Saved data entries
- - - - - - -

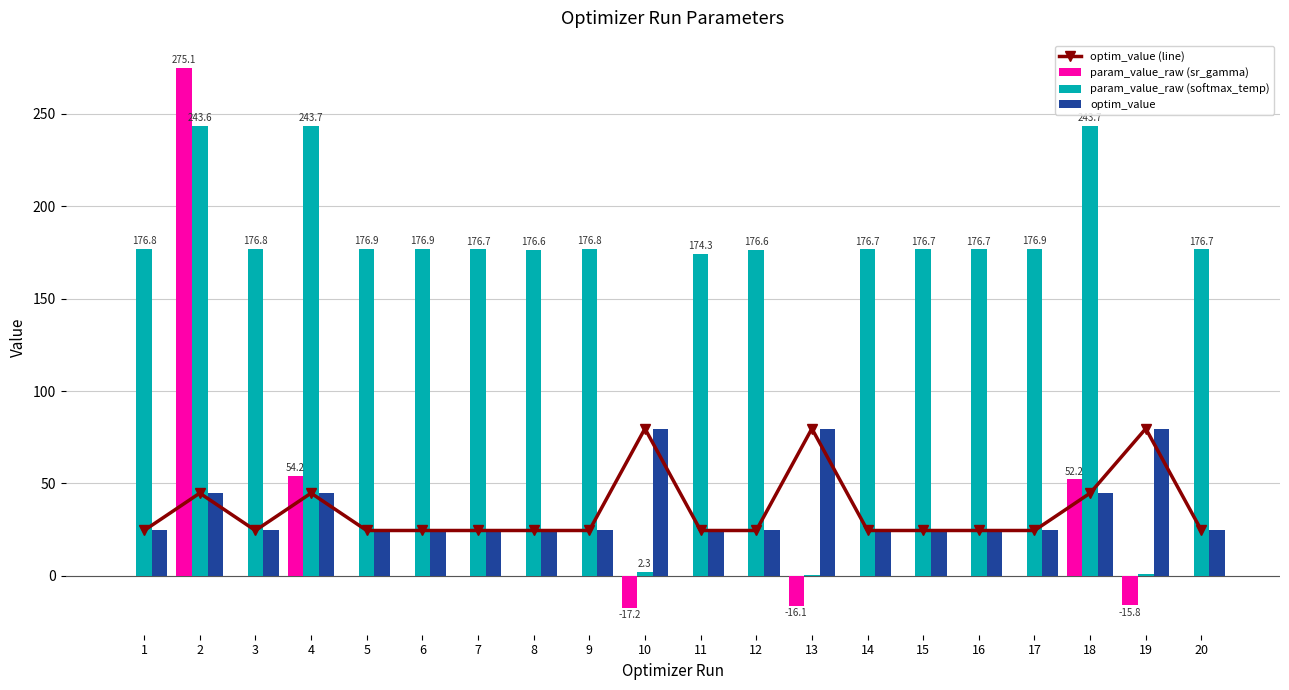

What is the spread (max minus min) of values at 8?

176.8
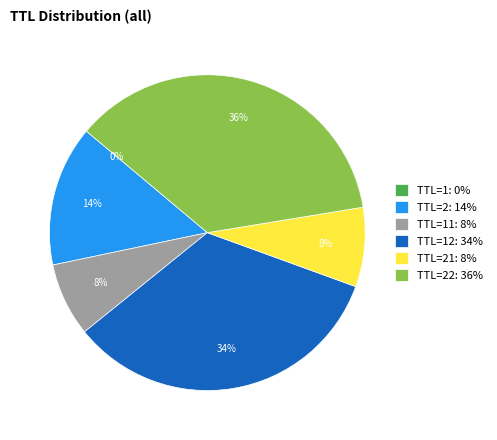

To the nearest percent, what portion does TTL=22: 36% represent?

36%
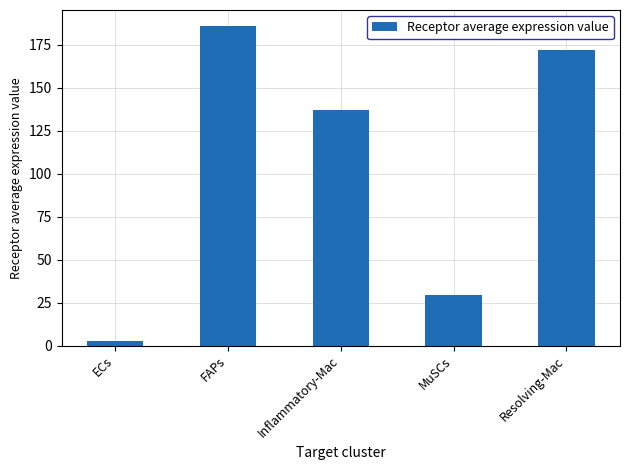

What is the maximum value shown in the chart?

185.8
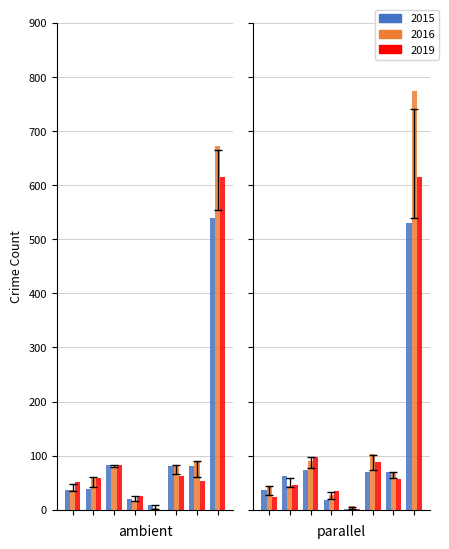

At which category does the chart reach its minimum across all series?

Homicide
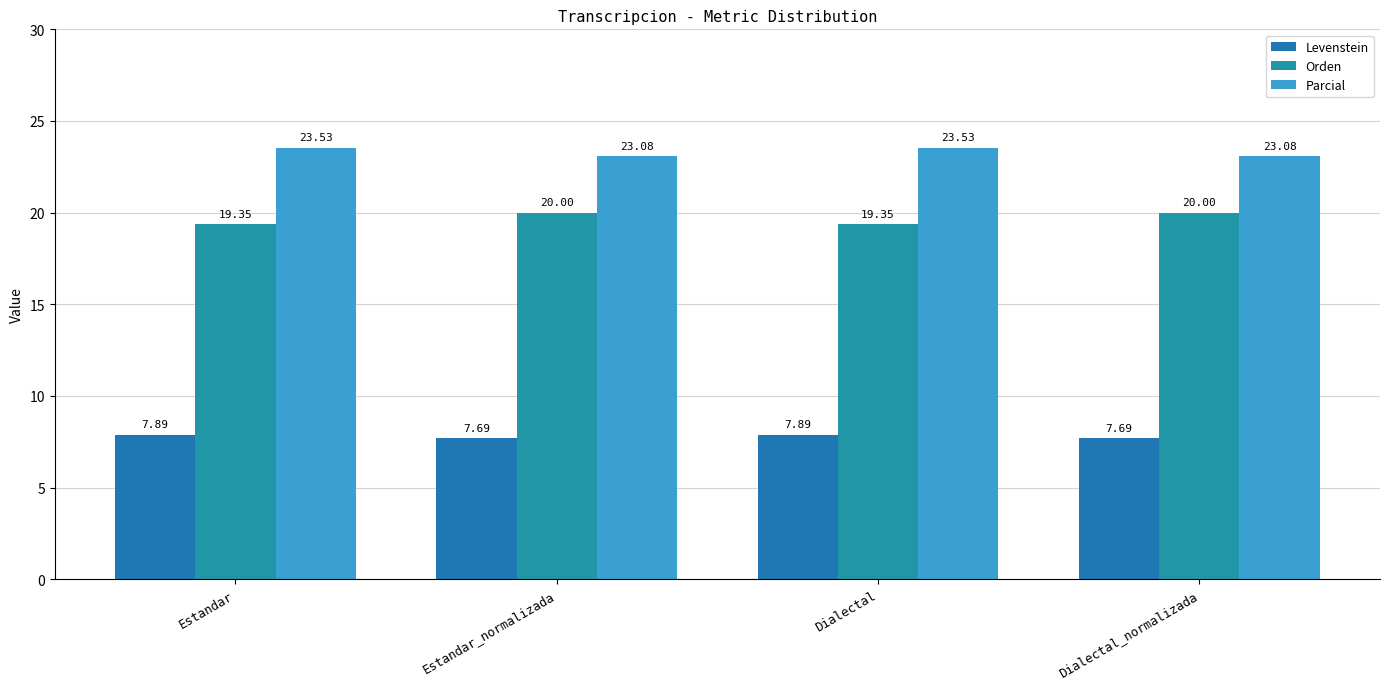

At how many categories does at least one series exceed 12?

4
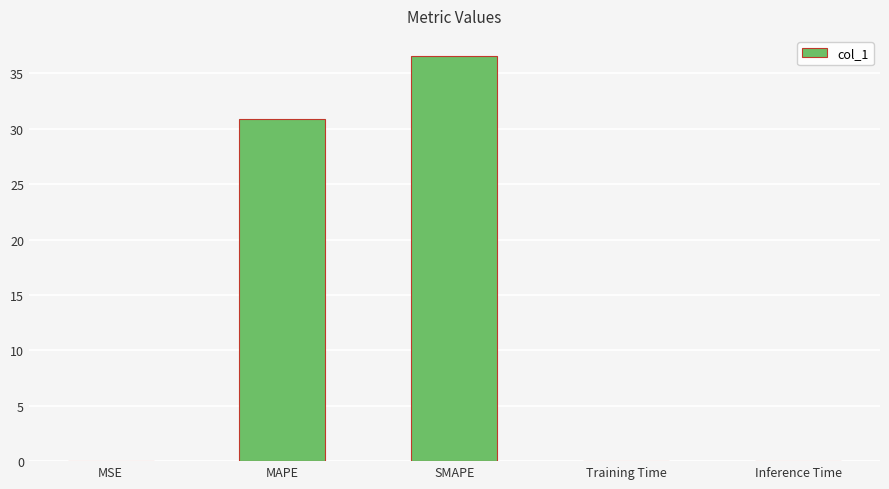

Which label corresponds to the largest value in the chart?

SMAPE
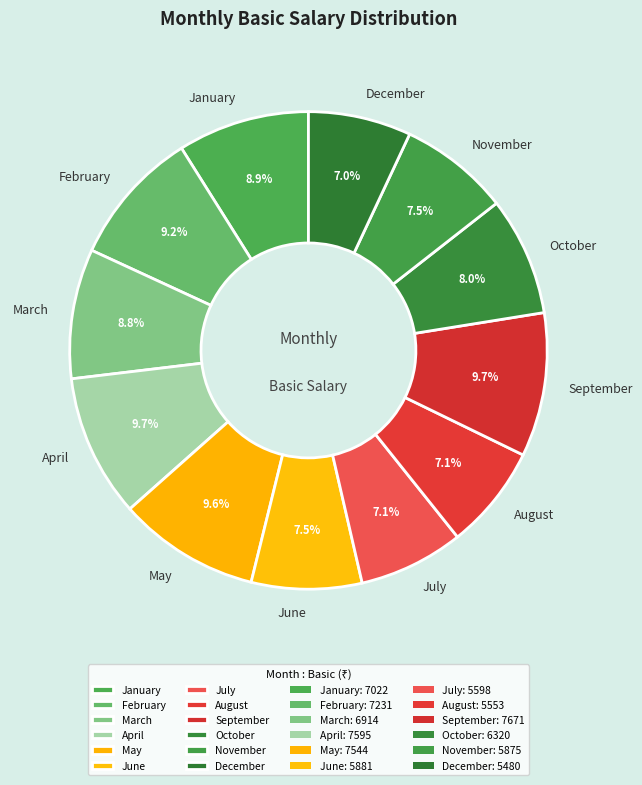

Is it true that June is 1% of the pie?

False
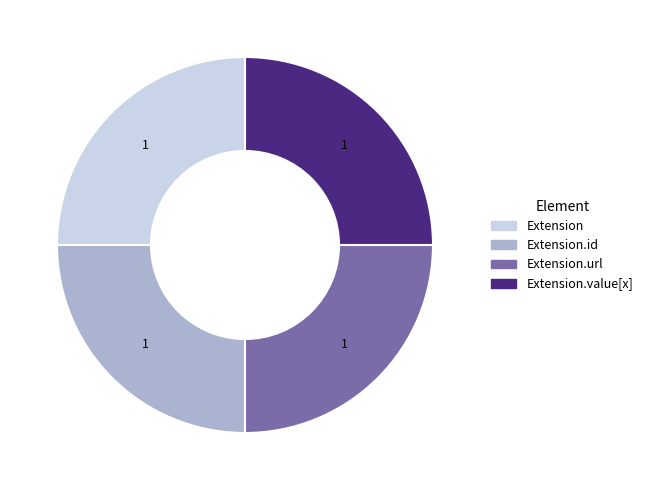

Count the number of slices in the pie.

4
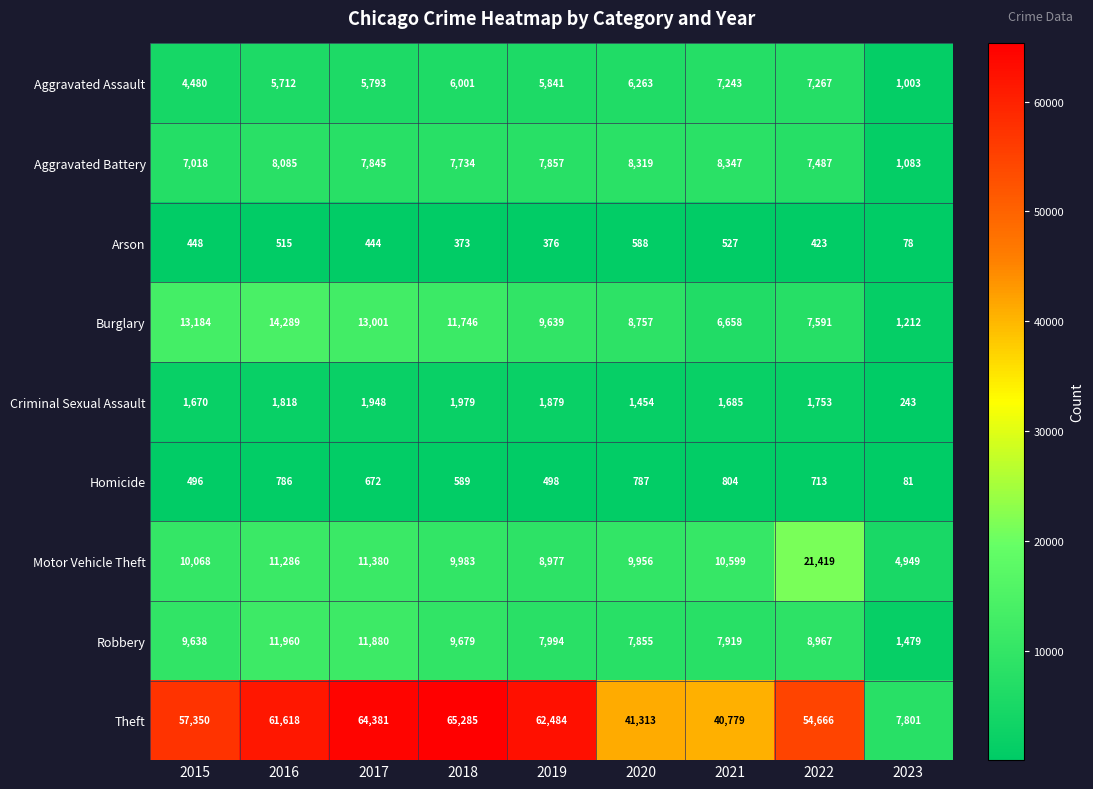

What is the lowest value of the Theft series?

7801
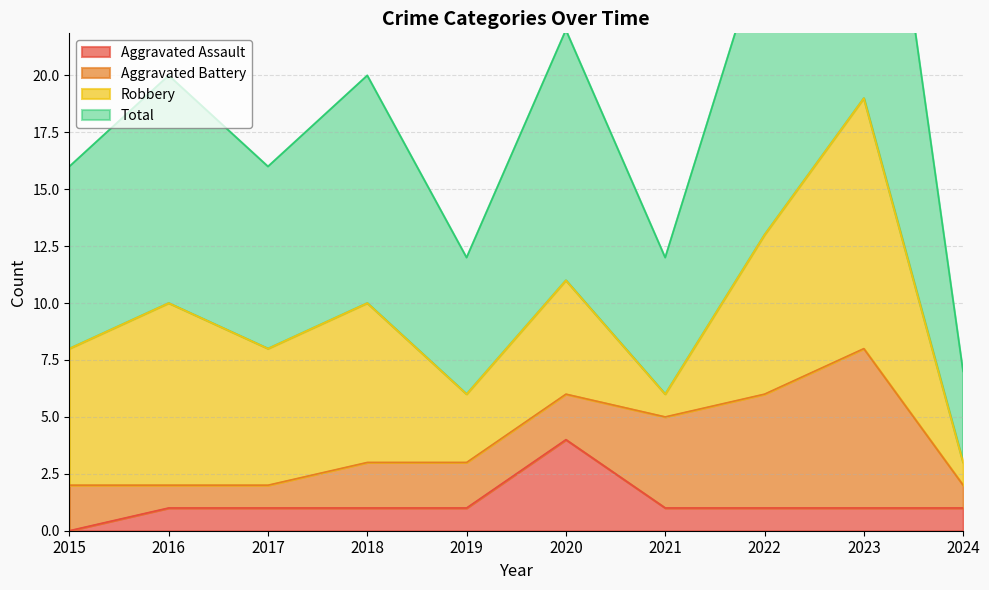

True or false: Total has a value of 20 at 2021.

False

- - - - - - -

Work required:
Report how many lines in the material contain the string "series", treating case as significant. Give only the number.

Response:
3